According to Satsop Business Park manager Alissa Shay, Pasha Automotive has leased 26 acres in the “main park” – the main section of the park around the cooling towers – and another 29 acres in the “west park,” which is the area of the park toward the location of Grays Harbor Energy’s facility.
Whether these areas are being used to take in cars before heading to Pasha’s Terminal 4 location to be made ready for market, or if the Satsop Business Park locations are being used to store cars once Pasha is done with them, is unknown. Penny Eubanks, general manager of Pasha’s Terminal 4 location, said she was not at liberty to discuss any details about Pasha’s agreement with Volkswagen regarding the recalled vehicles.
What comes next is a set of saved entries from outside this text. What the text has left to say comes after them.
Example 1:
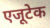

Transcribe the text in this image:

एजूटेक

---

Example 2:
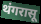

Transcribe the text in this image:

थंगरासू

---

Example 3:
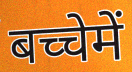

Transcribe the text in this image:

बच्चेमें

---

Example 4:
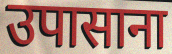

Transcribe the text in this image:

उपासाना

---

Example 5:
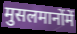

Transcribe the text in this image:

मुसलमानोंमें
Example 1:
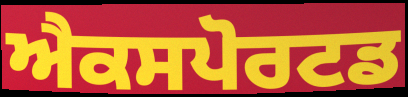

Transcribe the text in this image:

ਐਕਸਪੋਰਟਡ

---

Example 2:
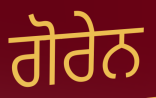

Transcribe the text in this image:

ਗੋਰੇਨ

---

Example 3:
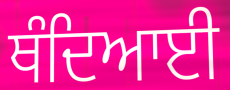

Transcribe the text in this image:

ਥੰਦਿਆਈ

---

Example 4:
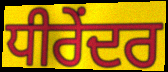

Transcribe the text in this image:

ਧੀਰੇਂਦਰ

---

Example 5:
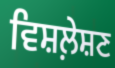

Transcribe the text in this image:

ਵਿਸ਼ਲ਼ੇਸ਼ਣ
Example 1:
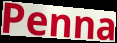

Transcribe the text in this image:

Penna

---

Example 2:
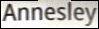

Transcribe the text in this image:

Annesley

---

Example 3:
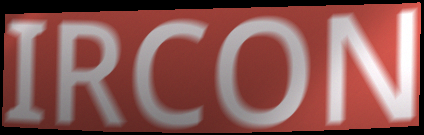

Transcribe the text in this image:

IRCON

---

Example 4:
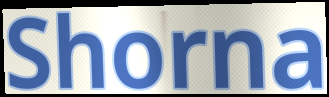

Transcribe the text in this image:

Shorna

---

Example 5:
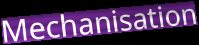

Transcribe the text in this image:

Mechanisation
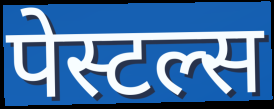
पेस्टल्स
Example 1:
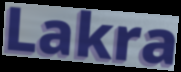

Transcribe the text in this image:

Lakra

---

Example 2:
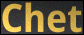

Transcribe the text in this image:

Chet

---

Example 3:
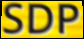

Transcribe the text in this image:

SDP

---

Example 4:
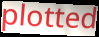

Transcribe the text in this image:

plotted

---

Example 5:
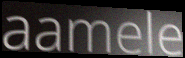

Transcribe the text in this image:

aamele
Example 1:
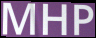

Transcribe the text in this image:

MHP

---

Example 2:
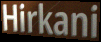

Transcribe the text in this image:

Hirkani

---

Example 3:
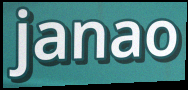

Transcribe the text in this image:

janao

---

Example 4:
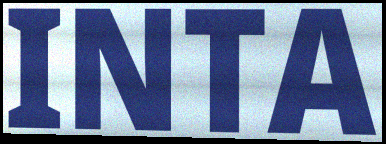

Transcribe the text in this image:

INTA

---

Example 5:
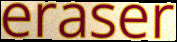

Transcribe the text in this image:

eraser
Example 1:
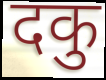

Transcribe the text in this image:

दकु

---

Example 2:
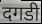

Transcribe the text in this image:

दगडी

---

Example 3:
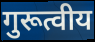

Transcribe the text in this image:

गुरूत्वीय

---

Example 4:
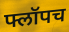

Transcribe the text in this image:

फ्लॉपच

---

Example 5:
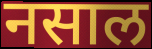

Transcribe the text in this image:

नसाल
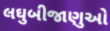
લઘુબીજાણુઓ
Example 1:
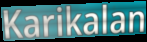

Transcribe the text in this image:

Karikalan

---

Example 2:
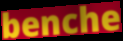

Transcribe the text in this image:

benche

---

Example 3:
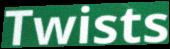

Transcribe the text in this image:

Twists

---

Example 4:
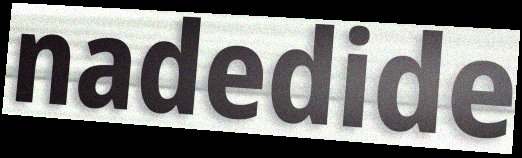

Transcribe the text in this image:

nadedide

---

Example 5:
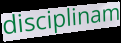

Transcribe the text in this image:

disciplinam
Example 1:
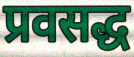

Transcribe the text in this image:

प्रवसद्ध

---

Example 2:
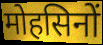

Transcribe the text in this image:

मोहसिनों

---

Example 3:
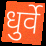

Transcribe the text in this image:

धुर्वे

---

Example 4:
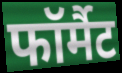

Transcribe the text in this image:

फॉर्मैट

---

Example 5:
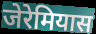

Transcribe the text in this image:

जेरेमियास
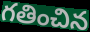
గతించిన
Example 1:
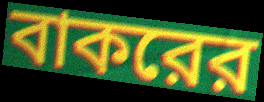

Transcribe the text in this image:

বাকরের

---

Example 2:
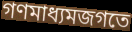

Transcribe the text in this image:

গণমাধ্যমজগতে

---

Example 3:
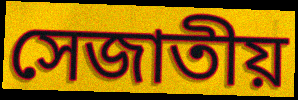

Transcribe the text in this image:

সেজাতীয়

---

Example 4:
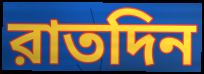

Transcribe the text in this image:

রাতদিন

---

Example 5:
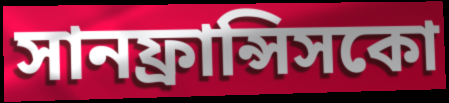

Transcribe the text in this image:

সানফ্রান্সিসকো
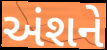
અંશને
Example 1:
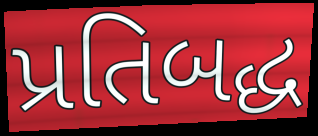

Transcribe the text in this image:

પ્રતિબદ્ધ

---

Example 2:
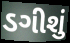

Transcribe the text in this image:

ડગીશું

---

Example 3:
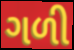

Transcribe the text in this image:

ગળી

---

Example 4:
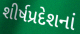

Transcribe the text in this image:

શીર્ષપ્રદેશનાં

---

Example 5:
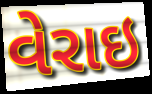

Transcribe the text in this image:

વેરાઇ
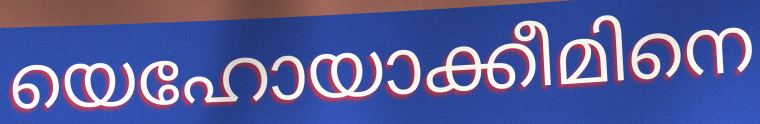
യെഹോയാക്കീമിനെ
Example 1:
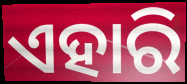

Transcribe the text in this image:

ଏହାରି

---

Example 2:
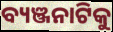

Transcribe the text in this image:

ବ୍ୟଞ୍ଜନାଟିକୁ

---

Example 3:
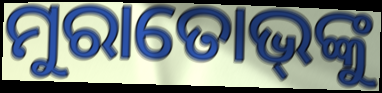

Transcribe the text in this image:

ମୁରାତୋଭ୍‌ଙ୍କୁ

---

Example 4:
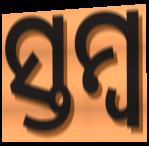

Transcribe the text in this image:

ସ୍ତମ୍ବ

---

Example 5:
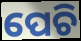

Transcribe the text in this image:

ପେଚି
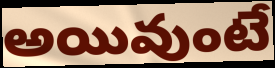
అయివుంటే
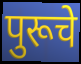
पुरूचे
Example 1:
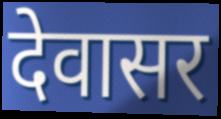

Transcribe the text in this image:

देवासर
The actual number of cars coming in is not known either. Barnes said, “Dealers notify us when they have a truck coming. And they’re still coming.” The Volkswagen scandal involved about a half million cars in the U.S. alone, and the Port is one of only a handful of locations in the nation with an agreement to take them, which could mean a lot of VWs coming through town.
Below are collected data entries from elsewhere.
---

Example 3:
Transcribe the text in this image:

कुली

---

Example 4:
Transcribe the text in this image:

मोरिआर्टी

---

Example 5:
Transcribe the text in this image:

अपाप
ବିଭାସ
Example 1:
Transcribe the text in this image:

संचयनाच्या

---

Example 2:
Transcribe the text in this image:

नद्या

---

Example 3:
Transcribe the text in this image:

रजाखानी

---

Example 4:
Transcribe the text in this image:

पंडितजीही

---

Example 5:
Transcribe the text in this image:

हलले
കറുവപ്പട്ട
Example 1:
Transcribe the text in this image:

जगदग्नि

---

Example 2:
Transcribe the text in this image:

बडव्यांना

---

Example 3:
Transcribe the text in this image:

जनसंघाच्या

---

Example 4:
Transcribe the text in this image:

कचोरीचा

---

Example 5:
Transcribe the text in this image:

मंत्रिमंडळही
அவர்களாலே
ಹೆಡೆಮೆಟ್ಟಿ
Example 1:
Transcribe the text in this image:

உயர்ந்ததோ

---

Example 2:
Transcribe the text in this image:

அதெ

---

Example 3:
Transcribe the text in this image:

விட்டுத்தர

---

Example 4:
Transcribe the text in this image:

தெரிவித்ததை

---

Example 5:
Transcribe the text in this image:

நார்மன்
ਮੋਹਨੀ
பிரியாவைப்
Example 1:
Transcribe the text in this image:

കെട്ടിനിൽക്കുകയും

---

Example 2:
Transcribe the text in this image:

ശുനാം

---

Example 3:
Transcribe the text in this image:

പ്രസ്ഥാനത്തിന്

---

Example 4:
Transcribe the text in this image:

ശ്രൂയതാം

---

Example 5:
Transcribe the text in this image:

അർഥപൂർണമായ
On Friday the company pleaded guilty to obstruction of justice and conspiracy over the scheme to program nearly 600,000 vehicles to deceive the Environmental Protection Agency, according to the Associated Press. Sentencing is next month.
VW also agreed to pay $4.3 billion in criminal and civil penalties. While that is the largest-ever fine imposed by the U.S. government on an automaker, the company could have been on the hook for much more.
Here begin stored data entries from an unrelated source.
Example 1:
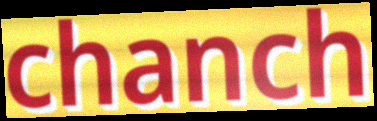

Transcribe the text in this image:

chanch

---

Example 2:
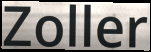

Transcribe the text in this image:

Zoller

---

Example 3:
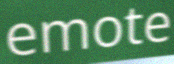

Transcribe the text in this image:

emote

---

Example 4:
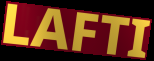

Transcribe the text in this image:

LAFTI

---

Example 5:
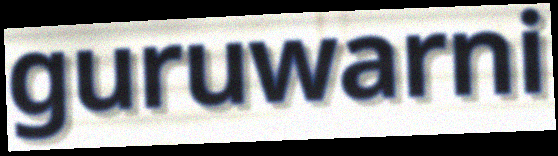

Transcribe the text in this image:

guruwarni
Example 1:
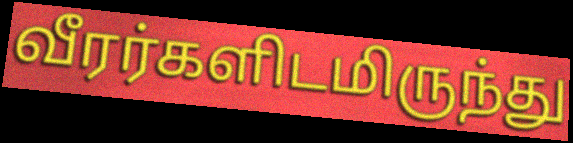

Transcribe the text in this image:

வீரர்களிடமிருந்து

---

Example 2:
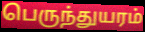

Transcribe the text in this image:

பெருந்துயரம்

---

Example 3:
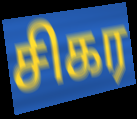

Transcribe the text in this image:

சிகர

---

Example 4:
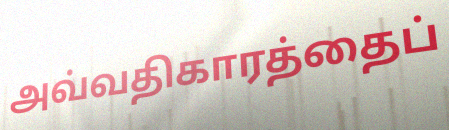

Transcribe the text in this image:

அவ்வதிகாரத்தைப்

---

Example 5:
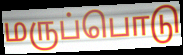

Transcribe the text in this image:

மருப்பொடு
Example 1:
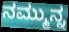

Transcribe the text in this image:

ನಮ್ಮುನ್ನ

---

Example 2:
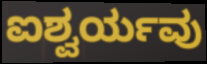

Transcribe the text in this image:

ಐಶ್ವರ್ಯವು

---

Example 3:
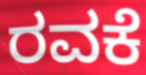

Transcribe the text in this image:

ರವಕೆ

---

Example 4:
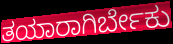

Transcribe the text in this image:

ತಯಾರಾಗಿರ್ಬೇಕು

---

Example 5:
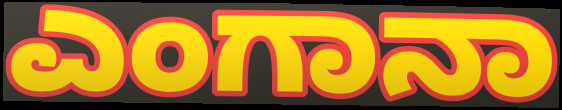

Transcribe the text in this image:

ಎಂಗಾನಾ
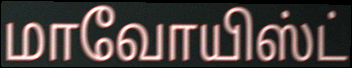
மாவோயிஸ்ட்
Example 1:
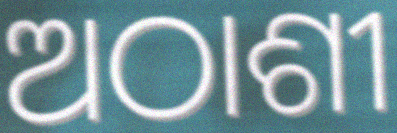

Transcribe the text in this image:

ଅଠାଶୀ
Federal sentencing guidelines called for fines from $17 billion to $34 billion due to the size of the plot and because VW employees destroyed documents and data after learning of the government investigation, the AP reported.
The company has already spent more than $11 billion for vehicle buybacks. VW’s total cost of the scandal now has been estimated at more than $21 billion, according to Associated Press reporting.
When a dealership in this region gets enough cars to ship, they’re trucked to Port property.
“They are brought in by truck, and then offloaded,” said Barnes. “Pasha takes care of offloading them and doing everything to them the manufacturer would want, following certain criteria to get the cars back to the dealerships.” Pasha typically readies cars for export from their facility, and has a large detailing center on their Port property for that reason. The Terminal 4 Pasha location boasts 18-plus acres of paved and new auto processing facilities, including an automated wash system and three drive-over undercoating pits.
Once Pasha has finished its work, the cars will eventually make it back to dealerships, which will be responsible for fixing the emissions issues on the cars. Once that is done, the cars should be ready for resale on the used car market.
“It has created quite a few jobs,” said Barnes, “Teamster jobs,” people who do the unloading and work in Pasha’s detailing facility.